The people who play with cubes add factors such as notoriety, money from all the boxes, TV time and party support. From time to time, they try to leverage a celebrity from the small screen. However, Collor was elected because he introduced himself as the “Hunter of the Maharajas”, and Bolsonaro with a mixture of antipetismo and “new politics” (nobody knew what that was, but he moved on).
Playing cubes, like playing backgammon, is an upstairs habit. In essence, the joke considers the popular will irrelevant. Thus, both in the case of Collor and Bolsonaro, it worked: both nestled in the center.
What is surprising about this delusion is that it persists in the country that elected Tancredo Neves in 1984, when almost everyone upstairs thought that, under the laws of physics, the Presidency was between Minister Mario Andreazza and former São Paulo governor Paulo Maluf.
Tancredo Neves embodied a civilizing idea to bury a bankrupt dictatorship. He was an experienced politician, tolerant, even wise.

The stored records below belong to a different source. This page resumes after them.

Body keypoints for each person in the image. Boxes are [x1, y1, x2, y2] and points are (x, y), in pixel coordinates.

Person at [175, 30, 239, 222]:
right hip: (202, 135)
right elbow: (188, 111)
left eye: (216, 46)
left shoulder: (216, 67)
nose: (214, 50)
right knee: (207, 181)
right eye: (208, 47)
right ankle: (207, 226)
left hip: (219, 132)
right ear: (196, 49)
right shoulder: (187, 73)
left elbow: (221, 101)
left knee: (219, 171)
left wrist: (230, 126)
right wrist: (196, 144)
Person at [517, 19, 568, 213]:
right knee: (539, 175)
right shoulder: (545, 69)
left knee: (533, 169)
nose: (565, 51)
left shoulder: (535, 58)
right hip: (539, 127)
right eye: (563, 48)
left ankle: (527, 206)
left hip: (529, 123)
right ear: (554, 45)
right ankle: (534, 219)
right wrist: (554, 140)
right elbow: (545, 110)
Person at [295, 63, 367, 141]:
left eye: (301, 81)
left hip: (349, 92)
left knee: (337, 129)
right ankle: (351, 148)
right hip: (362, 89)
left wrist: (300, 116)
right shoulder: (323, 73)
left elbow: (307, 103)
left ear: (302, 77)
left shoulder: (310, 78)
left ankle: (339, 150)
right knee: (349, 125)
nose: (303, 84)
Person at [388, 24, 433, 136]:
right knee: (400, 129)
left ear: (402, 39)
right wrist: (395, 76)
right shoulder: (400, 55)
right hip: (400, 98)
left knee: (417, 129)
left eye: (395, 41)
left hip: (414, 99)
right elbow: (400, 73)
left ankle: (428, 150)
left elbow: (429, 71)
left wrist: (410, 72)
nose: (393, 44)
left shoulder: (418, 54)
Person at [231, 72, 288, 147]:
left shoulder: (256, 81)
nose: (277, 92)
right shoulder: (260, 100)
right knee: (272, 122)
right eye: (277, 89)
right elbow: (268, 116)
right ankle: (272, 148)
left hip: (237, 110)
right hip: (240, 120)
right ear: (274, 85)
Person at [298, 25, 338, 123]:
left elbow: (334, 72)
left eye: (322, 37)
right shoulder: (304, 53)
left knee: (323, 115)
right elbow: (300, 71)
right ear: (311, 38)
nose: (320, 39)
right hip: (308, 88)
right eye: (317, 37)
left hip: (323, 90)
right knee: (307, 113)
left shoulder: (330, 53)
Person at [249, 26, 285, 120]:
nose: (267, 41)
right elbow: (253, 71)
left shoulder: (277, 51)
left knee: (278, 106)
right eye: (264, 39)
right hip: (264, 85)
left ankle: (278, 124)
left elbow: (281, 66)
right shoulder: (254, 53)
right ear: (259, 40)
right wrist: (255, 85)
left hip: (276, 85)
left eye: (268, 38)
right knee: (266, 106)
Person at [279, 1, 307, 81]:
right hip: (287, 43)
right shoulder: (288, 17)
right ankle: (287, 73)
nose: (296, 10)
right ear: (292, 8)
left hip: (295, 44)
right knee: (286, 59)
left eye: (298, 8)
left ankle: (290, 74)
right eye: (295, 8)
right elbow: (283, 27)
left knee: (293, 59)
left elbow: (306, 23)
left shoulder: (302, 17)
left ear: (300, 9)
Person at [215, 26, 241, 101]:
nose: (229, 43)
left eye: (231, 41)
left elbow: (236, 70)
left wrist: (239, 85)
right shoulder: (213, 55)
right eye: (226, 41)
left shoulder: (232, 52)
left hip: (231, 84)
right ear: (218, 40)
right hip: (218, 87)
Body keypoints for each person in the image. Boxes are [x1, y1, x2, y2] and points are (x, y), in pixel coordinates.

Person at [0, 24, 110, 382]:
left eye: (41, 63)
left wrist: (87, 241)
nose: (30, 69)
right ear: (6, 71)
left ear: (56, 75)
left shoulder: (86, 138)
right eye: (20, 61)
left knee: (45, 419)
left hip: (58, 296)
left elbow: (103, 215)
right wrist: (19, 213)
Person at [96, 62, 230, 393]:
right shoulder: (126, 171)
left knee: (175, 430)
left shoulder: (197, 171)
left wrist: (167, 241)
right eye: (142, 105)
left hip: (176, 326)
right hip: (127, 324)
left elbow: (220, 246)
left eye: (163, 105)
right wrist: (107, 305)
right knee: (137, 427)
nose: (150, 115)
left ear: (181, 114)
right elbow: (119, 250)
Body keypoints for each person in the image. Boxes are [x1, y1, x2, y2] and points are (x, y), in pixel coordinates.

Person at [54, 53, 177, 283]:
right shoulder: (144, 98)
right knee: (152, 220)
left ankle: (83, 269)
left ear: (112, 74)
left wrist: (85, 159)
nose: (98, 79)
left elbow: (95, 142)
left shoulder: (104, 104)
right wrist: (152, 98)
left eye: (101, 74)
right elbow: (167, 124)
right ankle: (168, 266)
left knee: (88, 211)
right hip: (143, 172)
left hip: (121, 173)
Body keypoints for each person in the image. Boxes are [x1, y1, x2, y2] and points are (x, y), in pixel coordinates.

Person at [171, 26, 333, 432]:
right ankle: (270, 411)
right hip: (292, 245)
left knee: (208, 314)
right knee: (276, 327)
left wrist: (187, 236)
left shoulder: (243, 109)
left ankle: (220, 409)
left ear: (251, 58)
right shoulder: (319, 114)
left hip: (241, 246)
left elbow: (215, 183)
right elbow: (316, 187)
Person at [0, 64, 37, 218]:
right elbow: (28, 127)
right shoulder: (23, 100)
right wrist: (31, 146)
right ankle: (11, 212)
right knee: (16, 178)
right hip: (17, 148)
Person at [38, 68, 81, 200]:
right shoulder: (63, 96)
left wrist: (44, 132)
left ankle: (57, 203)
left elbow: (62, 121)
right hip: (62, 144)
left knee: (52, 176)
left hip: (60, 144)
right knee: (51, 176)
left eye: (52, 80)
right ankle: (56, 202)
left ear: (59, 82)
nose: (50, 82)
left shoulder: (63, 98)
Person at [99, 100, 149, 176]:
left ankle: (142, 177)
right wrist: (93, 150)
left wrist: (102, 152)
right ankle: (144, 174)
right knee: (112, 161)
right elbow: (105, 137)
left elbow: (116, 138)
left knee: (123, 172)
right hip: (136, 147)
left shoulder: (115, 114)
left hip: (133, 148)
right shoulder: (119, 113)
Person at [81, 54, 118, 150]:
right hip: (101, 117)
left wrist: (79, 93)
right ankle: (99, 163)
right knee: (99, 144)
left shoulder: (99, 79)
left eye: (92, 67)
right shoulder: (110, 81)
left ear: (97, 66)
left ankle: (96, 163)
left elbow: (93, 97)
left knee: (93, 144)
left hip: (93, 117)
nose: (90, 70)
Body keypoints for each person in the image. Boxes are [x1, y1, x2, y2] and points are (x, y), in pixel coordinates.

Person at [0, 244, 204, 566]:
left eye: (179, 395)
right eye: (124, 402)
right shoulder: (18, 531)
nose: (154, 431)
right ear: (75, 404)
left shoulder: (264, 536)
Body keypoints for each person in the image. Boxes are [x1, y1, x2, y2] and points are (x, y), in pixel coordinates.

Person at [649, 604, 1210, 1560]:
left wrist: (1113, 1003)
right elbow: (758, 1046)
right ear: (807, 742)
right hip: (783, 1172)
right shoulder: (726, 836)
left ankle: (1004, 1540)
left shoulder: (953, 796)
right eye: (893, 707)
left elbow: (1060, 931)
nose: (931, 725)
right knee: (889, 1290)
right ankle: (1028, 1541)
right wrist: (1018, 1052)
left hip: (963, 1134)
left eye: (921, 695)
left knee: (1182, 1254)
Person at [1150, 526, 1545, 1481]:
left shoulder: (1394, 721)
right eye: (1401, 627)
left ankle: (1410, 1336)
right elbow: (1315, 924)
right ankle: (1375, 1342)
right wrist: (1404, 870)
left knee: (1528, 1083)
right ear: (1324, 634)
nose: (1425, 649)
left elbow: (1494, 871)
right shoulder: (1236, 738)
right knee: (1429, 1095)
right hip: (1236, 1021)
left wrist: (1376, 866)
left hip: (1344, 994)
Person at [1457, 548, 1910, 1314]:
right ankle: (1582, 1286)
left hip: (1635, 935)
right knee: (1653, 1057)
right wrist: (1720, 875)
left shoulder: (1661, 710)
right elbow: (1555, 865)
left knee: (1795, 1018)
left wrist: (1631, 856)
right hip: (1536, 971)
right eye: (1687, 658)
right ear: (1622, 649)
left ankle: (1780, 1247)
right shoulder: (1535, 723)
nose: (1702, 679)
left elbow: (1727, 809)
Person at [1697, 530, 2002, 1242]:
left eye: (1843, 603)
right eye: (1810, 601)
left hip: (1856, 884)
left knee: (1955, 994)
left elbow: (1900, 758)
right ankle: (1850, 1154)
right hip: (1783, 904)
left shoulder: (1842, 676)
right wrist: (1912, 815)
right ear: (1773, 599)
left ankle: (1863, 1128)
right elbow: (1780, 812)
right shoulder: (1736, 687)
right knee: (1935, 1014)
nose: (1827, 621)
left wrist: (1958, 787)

A part of the people willing to vote for Bolsonaro do so because they have a horror of Lula and the PT. At the other end, there are people who vote for Lula because they no longer want to hear about Bolsonaro.
Peronism, as well as anti-Peronism, has ruined Argentine politics for more than half a century. In Brazil, “pocketarism” is a kind of childhood disease of antipetismo. Apparently, luckily, it got off the rails in a short time. In Argentina, this radicalization led to the bloodiest and most imbecile of Latin American dictatorships.
Bolsonaro became an unprecedented phenomenon in the politics of the Brazilian Republic. Conservatives, even reactionaries, have already appeared in it, but there has never been a ruler with both feet behind him.
Whoever is able to cite a relevant initiative of their government that has gone well wins a weekend in Budapest. The two 20th-century dictatorships were committed to progress. Just remember the Consolidation of Labor Laws by Getúlio Vargas and the Funrural by the government of Emílio Médici.
Brazil only got both feet behind in the 1940s of the 19th century, but still got out of the mire in 1850, when it dissociated itself from smuggling and started to repress the slave trade.
At that time, they played with a cube until the time when the British Navy blocked slave navigation.
Playing with a cube will not get an alternative to the Lula-Bolsonaro dilemma. If this alternative appears, it will have to be built on ideas and, above all, on a climate of generalized tolerance. The idea of “this no” works a year before the election, but, as General Pazuello would say, at the hour of D-Day, presidential elections are not à la carte. The customer has to choose what is on the buffet.